Rotating keys for millions of messages means reading and writing large amounts of data. The cost depends on storage, indexing, update patterns, and how often the system needs to rotate or re-encrypt.

Technogise evaluated the practical economics of storage and metadata options:

• Postgres can offer cheap storage, but large datasets can run into size limits, such as 32TB, and bulk updates can slow down.
• S3 Tables may offer very low storage cost, but frequent rotation updates can create high I/O fees.
• A high-performance lookup store, such as DynamoDB or Cassandra, can support key-to-message discovery at scale, but the access patterns and write volume must be costed.

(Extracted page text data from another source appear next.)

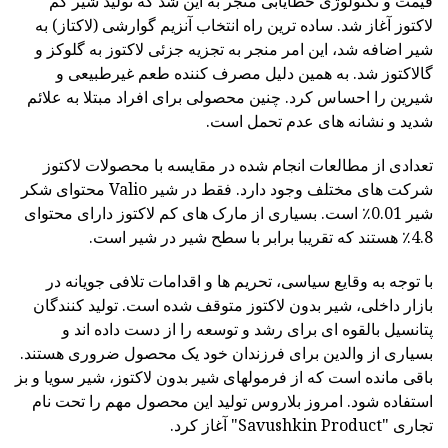
قیمت و تکنولوژی خطایابی منجر به این شد که تولید شیر کم
لاکتوز آغاز شد. ساده ترین راه انتخاب آنزیم گوارشی (لاکتاز) به
شیر اضافه شد، این امر منجر به تجزیه جزئی لاکتوز به گلوکز و
گالاکتوز شد. به همین دلیل مصرف کننده طعم غیرطبیعی و
شیرین را احساس کرد. چنین محصولی برای افراد مبتلا به علائم
شدید و نشانه های عدم تحمل است.
تعدادی از مطالعات انجام شده در مقایسه با محصولات لاکتوز
شرکت های مختلف وجود دارد. فقط در شیر Valio محتوای شکر
شیر 0.01٪ است. بسیاری از مارک های کم لاکتوز دارای محتوای
4.8٪ هستند که تقریبا برابر با سطح شیر در شیر است.
با توجه به وقایع سیاسی، تحریم ها و اقدامات تلافی جویانه در
بازار داخلی، شیر بدون لاکتوز متوقف شده است. تولید کنندگان
پتانسیل بالقوه ای برای رشد و توسعه را از دست داده اند و
بسیاری از والدین برای فرزندان خود یک محصول ضروری هستند.
باقی مانده است که از فرمولهای شیر بدون لاکتوز، شیر سویا و بز
استفاده شود. امروز بلاروس تولید این محصول مهم را تحت نام
تجاری "Savushkin Product" آغاز کرد.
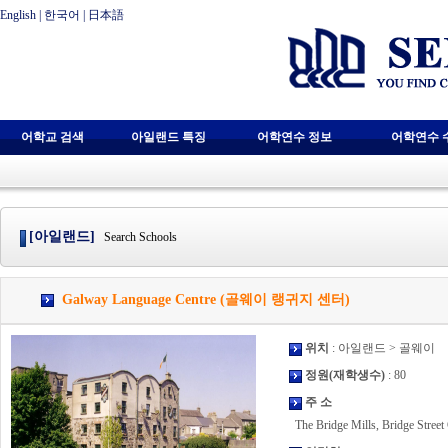
English
|
한국어
|
日本語
어학교 검색
아일랜드 특징
어학연수 정보
어학연수 
[아일랜드]
Search Schools
Galway Language Centre (골웨이 랭귀지 센터)
위치
: 아일랜드 > 골웨이
정원(재학생수)
: 80
주 소
The Bridge Mills, Bridge Street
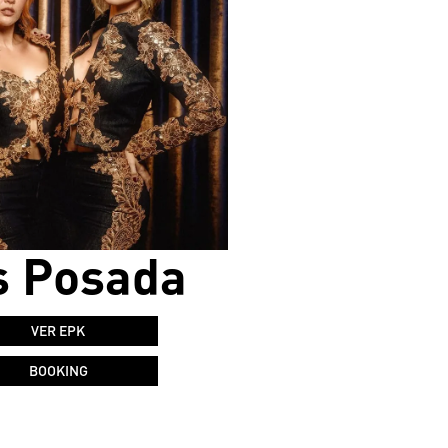
s Posada
VER EPK
BOOKING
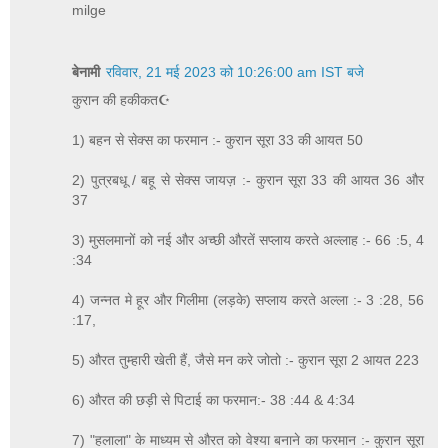
milge
बेनामी
रविवार, 21 मई 2023 को 10:26:00 am IST बजे
कुरान की हकीकत☪
1) बहन से सेक्स का फरमान :- कुरान सूरा 33 की आयत 50
2) पुत्रबधू / बहू से सेक्स जायज़ :- कुरान सूरा 33 की आयत 36 और
37
3) मुसलमानों को नई और अच्छी औरतें सप्लाय करते अल्लाह :- 66 :5, 4
:34
4) जन्नत मे हूर और गिलीमा (लड़के) सप्लाय करते अल्ला :- 3 :28, 56
:17,
5) औरत तुम्हारी खेती हैं, जैसे मन करे जोतो :- कुरान सूरा 2 आयत 223
6) औरत की छड़ी से पिटाई का फरमान:- 38 :44 & 4:34
7) "हलाला" के माध्यम से औरत को वेश्या बनाने का फरमान :- कुरान सूरा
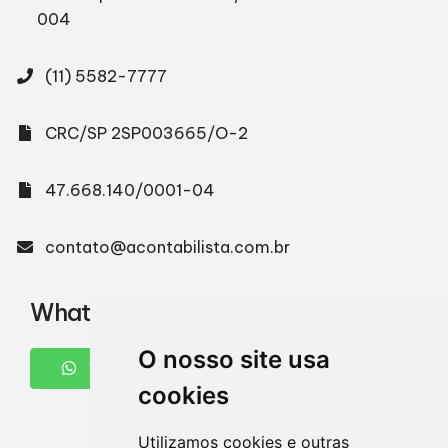
004
(11) 5582-7777
CRC/SP 2SP003665/O-2
47.668.140/0001-04
contato@acontabilista.com.br
WhatsApp
O nosso site usa
WHATSAPP
cookies
Utilizamos cookies e outras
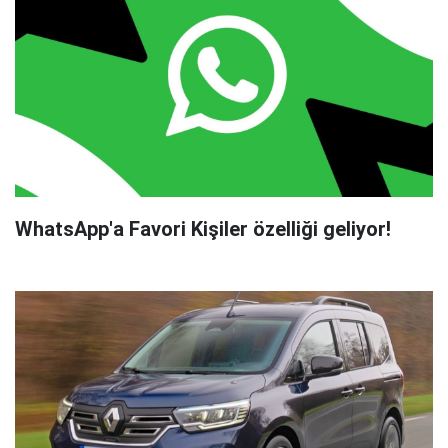
WhatsApp'a Favori Kişiler özelliği geliyor!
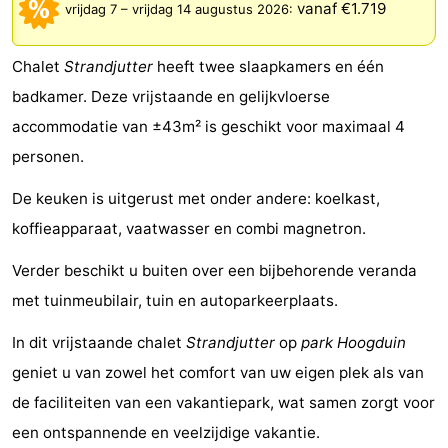
vanaf €1.719
vrijdag 7
–
vrijdag 14 augustus 2026
:
Bad
-
Chalet
Strandjutter
heeft twee slaapkamers en één
Meersee
Beach
-
badkamer. Deze vrijstaande en gelijkvloerse
Resort
De
-
accommodatie van ±43m² is geschikt voor maximaal 4
personen.
Nieuwvliet-
Meulinge
EuroParcs
-
De keuken is uitgerust met onder andere: koelkast,
Bad
Cadzand
Hoogduin
-
koffieapparaat, vaatwasser en combi magnetron.
Noordzee
-
Verder beschikt u buiten over een bijbehorende veranda
Résidence
Resort
-
met tuinmeubilair, tuin en autoparkeerplaats.
Cadzand-
Nieuwvliet-
Schoneveld
-
In dit vrijstaande chalet
Strandjutter
op
park Hoogduin
geniet u van zowel het comfort van uw eigen plek als van
Bad
Bad
Strand
-
de faciliteiten van een vakantiepark, wat samen zorgt voor
Resort
Waterdunen
-
een ontspannende en veelzijdige vakantie.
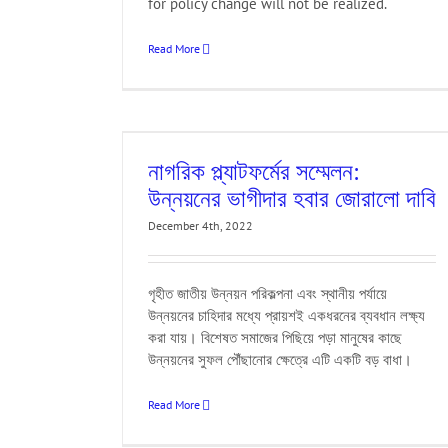
for policy change will not be realized.
Read More
 ভাগীদার হবার জোরালো
tions
Conference
নাগরিক প্ল্যাটফর্মের সম্মেলন:
cation
HEKS/EPER
y
SDG
TIB
UNDP
উন্নয়নের ভাগীদার হবার জোরালো দাবি
December 4th, 2022
গৃহীত জাতীয় উন্নয়ন পরিকল্পনা এবং স্থানীয় পর্যায়ে
উন্নয়নের চাহিদার মধ্যে প্রায়শই একধরনের ব্যবধান লক্ষ্য
করা যায়। বিশেষত সমাজের পিছিয়ে পড়া মানুষের কাছে
উন্নয়নের সুফল পৌঁছানোর ক্ষেত্রে এটি একটি বড় বাধা।
Read More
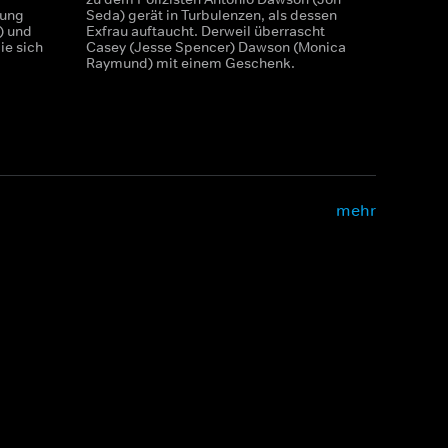
dung
Seda) gerät in Turbulenzen, als dessen
) und
Exfrau auftaucht. Derweil überrascht
ie sich
Casey (Jesse Spencer) Dawson (Monica
Raymund) mit einem Geschenk.
mehr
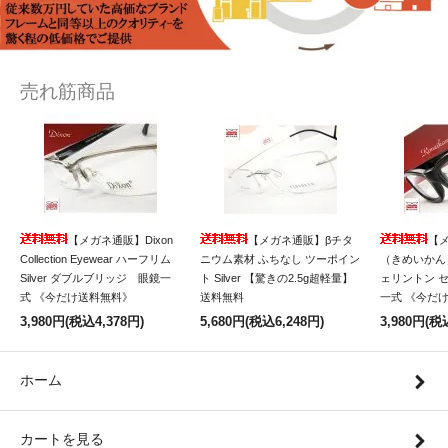
売れ筋商品
【メガネ通販】Dixon
【メガネ通販】βチタ
【
Collection Eyewear ハーフリム
ニウム素材 ふちなし ツーポイン
（きめいかん）
Silver ダブルブリッジ 眼鏡一
ト Silver 【驚きの2.5g超軽量】
ェリントン 
式 《今だけ送料無料》
送料無料
一式 《今だ
3,980円(税込4,378円)
5,680円(税込6,248円)
3,980円(税
ホーム
カートを見る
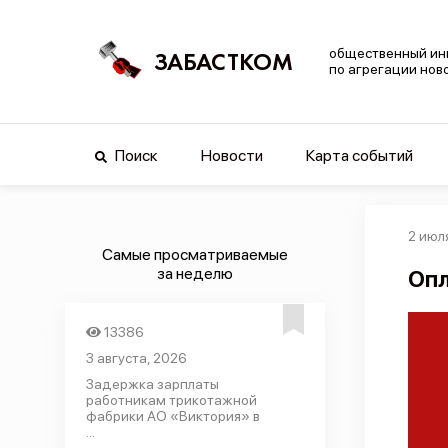
общественный ин
ЗАБАСТКОМ
по агрегации нов
Поиск
Новости
Карта событий
2 июл
Самые просматриваемые
за неделю
Опл
13386
3 августа, 2026
Задержка зарплаты
работникам трикотажной
фабрики АО «Виктория» в
...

The most severe case is master KEK compromise. In that event, the entire archive history must be re-encrypted. At this message volume, a single full-history re-encryption event can cost over $100,000 in compute and I/O.

Technogise sized those paths before the incident happened. That turned master-key compromise from an unknown financial shock into a planned recovery operation.

The designed approach changed the architecture around encryption in six important ways:

1. Key generation became bounded The system no longer needed one key-generation call per message.
2. KMS cost became sustainable Reducing requests from millions per hour to a handful per hour removed the key-generation bill from the critical cost path.
3. Rate-limit risk reduced The archive service no longer placed continuous high-volume pressure on shared KMS limits.
4. Blast radius became explicit The design accepted a larger time-window blast radius and made that trade-off visible to security and engineering stakeholders.
5. Breach search became executable A searchable mapping between message paths and DEK IDs allowed teams to identify affected records without scanning the full object store.
6. Rotation became a costed operation Re-encryption paths, including the master KEK compromise scenario, were sized up front.

Technogise helped the client move from a mathematically clean but operationally expensive per-message key design to a windowed envelope encryption architecture that could operate at roughly 1,000 messages per second.

The result was an encryption design with:

• Far fewer vault requests
• Lower exposure to KMS throttling
• A clear and accepted blast-radius model
• Searchable key-to-object mappings
• Planned rotation and re-encryption paths
• Cost visibility for severe recovery scenarios

For high-volume archives, the secure design is the one the business can operate during normal load and during a breach. This work focused on that operating reality.